- The task -
Look through the material below and copy every line containing the word "crypto".

- Dataset extract -

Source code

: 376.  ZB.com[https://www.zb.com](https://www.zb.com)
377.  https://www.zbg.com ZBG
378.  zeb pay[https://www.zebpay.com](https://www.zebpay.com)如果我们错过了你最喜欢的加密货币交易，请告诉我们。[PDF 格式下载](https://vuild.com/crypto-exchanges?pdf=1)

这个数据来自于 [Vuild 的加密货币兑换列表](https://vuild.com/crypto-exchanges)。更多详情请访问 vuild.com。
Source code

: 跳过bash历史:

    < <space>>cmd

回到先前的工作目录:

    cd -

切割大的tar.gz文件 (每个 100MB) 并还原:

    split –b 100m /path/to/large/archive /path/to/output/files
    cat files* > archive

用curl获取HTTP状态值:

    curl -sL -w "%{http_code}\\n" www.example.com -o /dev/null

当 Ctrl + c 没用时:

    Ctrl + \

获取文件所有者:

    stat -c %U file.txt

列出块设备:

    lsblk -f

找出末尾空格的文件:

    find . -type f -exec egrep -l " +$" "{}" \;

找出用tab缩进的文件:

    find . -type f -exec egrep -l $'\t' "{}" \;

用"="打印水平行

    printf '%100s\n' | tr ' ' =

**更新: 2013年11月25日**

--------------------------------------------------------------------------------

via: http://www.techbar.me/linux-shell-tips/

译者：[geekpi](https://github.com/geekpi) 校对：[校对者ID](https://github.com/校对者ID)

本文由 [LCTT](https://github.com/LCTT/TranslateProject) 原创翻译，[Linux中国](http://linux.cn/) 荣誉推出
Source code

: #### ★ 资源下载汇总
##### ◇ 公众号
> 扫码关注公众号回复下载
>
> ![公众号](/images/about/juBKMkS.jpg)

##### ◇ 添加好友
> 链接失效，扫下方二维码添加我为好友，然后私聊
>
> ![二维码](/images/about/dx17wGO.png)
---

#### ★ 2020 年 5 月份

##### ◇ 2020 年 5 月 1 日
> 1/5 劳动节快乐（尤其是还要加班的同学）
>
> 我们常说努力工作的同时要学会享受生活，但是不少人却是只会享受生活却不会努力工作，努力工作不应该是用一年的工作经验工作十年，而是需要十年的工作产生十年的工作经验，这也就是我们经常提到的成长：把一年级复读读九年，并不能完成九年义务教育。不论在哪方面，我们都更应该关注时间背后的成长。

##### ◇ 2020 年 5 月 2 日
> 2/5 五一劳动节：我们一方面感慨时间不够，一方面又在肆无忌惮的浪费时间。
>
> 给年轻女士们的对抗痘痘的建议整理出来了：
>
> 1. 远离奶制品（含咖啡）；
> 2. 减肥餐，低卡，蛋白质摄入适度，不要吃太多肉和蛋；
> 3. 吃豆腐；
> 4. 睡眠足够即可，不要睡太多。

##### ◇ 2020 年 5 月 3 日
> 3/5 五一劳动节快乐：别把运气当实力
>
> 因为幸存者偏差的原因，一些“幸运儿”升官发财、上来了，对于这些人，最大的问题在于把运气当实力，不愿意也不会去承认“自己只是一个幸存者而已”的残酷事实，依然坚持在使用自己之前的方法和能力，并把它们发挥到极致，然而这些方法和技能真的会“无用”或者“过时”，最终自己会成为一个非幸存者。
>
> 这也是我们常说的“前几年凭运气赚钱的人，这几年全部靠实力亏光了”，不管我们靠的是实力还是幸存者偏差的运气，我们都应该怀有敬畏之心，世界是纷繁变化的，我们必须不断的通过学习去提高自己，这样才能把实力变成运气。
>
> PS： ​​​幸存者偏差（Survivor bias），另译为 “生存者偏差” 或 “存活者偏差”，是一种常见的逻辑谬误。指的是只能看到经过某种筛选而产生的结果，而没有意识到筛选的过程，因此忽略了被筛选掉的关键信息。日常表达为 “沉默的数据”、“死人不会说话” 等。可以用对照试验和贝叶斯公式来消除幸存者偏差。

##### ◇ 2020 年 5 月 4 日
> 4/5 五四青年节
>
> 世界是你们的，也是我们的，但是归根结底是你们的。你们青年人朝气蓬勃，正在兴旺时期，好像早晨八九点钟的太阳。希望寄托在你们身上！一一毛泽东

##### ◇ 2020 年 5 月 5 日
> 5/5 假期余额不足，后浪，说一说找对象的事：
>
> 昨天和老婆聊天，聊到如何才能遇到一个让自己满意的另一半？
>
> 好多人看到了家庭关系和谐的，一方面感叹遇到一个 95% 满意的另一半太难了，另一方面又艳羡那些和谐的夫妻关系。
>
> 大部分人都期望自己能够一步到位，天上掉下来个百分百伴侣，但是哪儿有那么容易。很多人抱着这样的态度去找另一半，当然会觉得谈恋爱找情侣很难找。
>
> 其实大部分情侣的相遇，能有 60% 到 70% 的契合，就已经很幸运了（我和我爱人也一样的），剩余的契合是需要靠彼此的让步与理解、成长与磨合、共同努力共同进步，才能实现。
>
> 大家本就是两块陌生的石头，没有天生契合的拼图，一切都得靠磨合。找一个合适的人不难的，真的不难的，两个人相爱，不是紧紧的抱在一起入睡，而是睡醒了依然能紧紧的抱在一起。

- Response area -
378.  zeb pay[https://www.zebpay.com](https://www.zebpay.com)如果我们错过了你最喜欢的加密货币交易，请告诉我们。[PDF 格式下载](https://vuild.com/crypto-exchanges?pdf=1)
这个数据来自于 [Vuild 的加密货币兑换列表](https://vuild.com/crypto-exchanges)。更多详情请访问 vuild.com。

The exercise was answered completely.